Millionen haben nach den Anschlägen auf die Zeitschrift „Charlie Hebdo“ ihre Solidarität bekundet. Was ist davon geblieben? Eine Diskussion im Literaturhaus ist dieser Frage nachgegangen.

Korrespondenten: Knut Krohn (kkr)

Stuttgart - Was darf Satire? Katharina Greve zögert keine Sekunde mit der Antwort: „Satire darf alles!“ Für die Karikaturistin ist es zentral, dass sie sich bei ihrer Arbeit keine Grenzen setzen lassen will. Das bedeutet allerdings nicht, dass sie sich beim Zeichnen grenzenlose Freiheiten herausnimmt. „Die entscheidende Frage ist, wo hört Satire auf, und wo fängt Diffamierung an?“, unterstreicht die Berlinerin und schiebt zur Verdeutlichung ein Beispiel nach: Den Holocaust zu leugnen sei auch in der Form einer Karikatur schlicht Volksverhetzung.

 

Was darf Satire? Diese Frage wird seit den blutigen Anschlägen auf die Satirezeitschrift „Charlie Hebdo“ im vergangenen Januar in Paris immer wieder gestellt. Am Mittwoch machten sich Katharina Greve und Axel Veiel, der Frankreich-Korrespondent der Stuttgarter Zeitung, im ausverkauften Stuttgarter Literaturhaus auf die schwierige Suche nach einer Antwort. „Nach Charlie!?“ war der vom Institut Français Stuttgart mitorganisierte Abend betitelt.

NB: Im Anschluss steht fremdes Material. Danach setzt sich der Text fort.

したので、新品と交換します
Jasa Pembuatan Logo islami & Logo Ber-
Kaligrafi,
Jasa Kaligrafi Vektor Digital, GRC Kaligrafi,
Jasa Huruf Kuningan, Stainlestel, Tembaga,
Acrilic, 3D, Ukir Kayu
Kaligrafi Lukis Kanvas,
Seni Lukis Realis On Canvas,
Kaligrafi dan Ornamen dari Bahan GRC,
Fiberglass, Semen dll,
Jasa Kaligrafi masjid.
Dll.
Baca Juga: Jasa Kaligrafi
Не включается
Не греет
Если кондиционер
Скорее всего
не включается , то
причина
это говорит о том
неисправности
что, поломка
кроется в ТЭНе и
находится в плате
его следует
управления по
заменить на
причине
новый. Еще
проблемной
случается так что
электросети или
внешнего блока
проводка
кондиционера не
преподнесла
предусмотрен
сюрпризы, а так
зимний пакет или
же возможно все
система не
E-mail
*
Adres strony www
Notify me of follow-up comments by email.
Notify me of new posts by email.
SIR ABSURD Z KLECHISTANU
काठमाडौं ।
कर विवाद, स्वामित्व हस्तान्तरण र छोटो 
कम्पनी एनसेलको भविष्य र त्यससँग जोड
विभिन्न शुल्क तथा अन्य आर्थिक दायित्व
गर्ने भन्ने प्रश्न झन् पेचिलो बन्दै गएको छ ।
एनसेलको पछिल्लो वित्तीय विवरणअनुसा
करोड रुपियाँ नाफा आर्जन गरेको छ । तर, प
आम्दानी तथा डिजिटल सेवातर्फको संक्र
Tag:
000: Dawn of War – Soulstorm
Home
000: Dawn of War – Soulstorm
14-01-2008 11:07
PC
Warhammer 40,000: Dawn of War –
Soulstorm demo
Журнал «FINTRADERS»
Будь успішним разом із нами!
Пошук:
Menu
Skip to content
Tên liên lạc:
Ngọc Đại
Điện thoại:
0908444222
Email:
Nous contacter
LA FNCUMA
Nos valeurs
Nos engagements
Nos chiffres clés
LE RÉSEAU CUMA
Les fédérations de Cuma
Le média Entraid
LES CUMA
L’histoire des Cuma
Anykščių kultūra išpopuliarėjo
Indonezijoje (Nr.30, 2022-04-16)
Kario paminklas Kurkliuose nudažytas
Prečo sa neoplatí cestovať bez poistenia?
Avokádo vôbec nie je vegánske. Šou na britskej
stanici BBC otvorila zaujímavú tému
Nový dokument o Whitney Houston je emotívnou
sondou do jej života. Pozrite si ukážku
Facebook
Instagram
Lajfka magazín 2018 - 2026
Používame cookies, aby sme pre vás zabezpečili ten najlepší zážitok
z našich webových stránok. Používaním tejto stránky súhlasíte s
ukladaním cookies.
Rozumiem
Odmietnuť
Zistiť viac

Schnell wurde deutlich, dass die beiden Referenten nicht nur über die Arbeit von Karikaturisten und Journalisten räsonierten, im Mittelpunkt der Diskussion stand immer wieder auch unser Grundverständnis von Demokratie sowie das eigene Verhältnis zur Religion im Allgemeinen und zum Islam im Besonderen.

Es geht um die richtigen Konsequenzen

Es habe einige Zeit gedauert, bis er die Tragweite der Anschläge wirklich erfasst habe, gestand Axel Veiel. „Ich habe in jenen Tagen drei Phasen durchlaufen: zuerst Schock, dann Trance, schließlich Euphorie.“ Seine Arbeit als Journalist habe ihm geholfen, über das erste Entsetzen hinweg zukommen, erinnerte sich der StZ-Korrespondent. Tag und Nacht habe er professionell funktioniert, bis er am Tag des Trauermarsches in Paris von der millionenfachen Euphorie der Masse mitgerissen worden sei. Veiel: „Alle waren wir plötzlich Charlie.“ Doch schnell habe er realisiert, dass das Plädoyer für Toleranz und der Slogan „Je suis Charlie“ nicht die ganze Wahrheit waren. „Das städtische Bürgertum und die Intellektuellen haben sich bei dem Trauermarsch versammelt“, erklärt Axel Veiel, doch die Arbeiterschaft oder die Menschen aus den ärmeren Vororten von Paris habe an der Kundgebung nicht teilgenommen. Die traurige Tatsache sei, dass heute der fremdenfeindliche Front National im Aufwind ist. „56 Prozent der Franzosen sagen, dass der Islam – nicht der Islamismus – eine Gefahr für Frankreich sei“, zitierte der Frankreichkenner eine aktuelle Umfrage. Aus seinen Worten spricht eine tiefe Skepsis, dass die meisten Menschen die richtigen Konsequenzen aus den schrecklichen Attentaten auf die Zeitschrift gezogen haben.

Diese Gefahr sehe sie auch für Deutschland, warnt die Karikaturistin Katharina Greve. So werde offenbar von konservativer Seite daran gearbeitet, den sogenannten Gotteslästerungsparagrafen im Strafgesetzbuch zu verschärfen. „Das kann nicht hingenommen werden. Das wäre ein Schritt zurück, hinter die Errungenschaften der Aufklärung“, sagte die Karikaturistin, die unter anderem für die Satirezeitschrift Titanic arbeitet.

Einem Eindruck traten beide Referenten allerdings entschieden entgegen. Weder der Journalist noch die Karikaturistin gingen nach den blutigen Anschlägen aus Angst um die eigene Existenz mit einer „Schere im Kopf“ an ihre Arbeit. Das Bewusstsein für das eigene Tun sei angesichts der vielen Diskussionen über das Thema vielleicht gestiegen, aber eine Selbstzensur gebe es nicht.